(Design files in text formats)
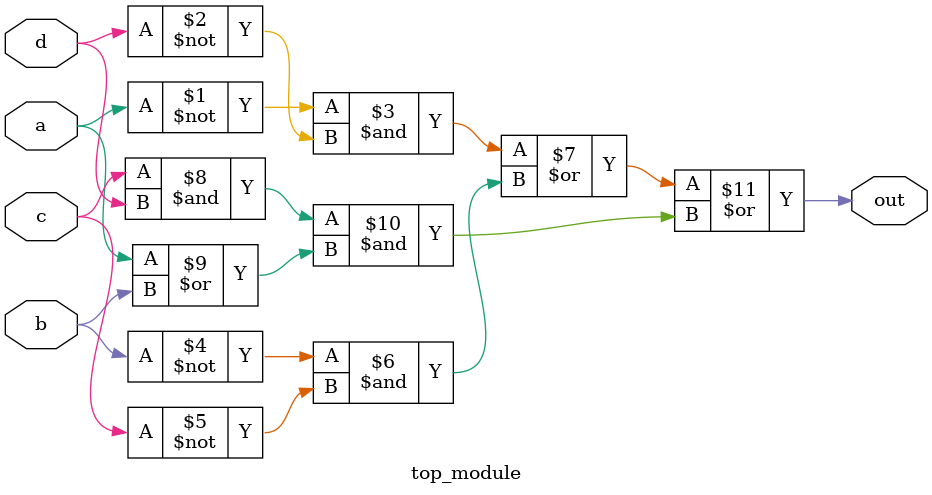
<source format=v>
module top_module(
    input a,
    input b,
    input c,
    input d,
    output out  ); 
    assign out = (~a&(~d)) | (~b&(~c)) | (c&d&(a|b));

endmodule

</source>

TASK PROMPT - Your answer should be every line above, written out exactly, with no pictures.

YOUR SOLUTION -
<source format=v>
module top_module(
    input a,
    input b,
    input c,
    input d,
    output out  ); 
    assign out = (~a&(~d)) | (~b&(~c)) | (c&d&(a|b));

endmodule

</source>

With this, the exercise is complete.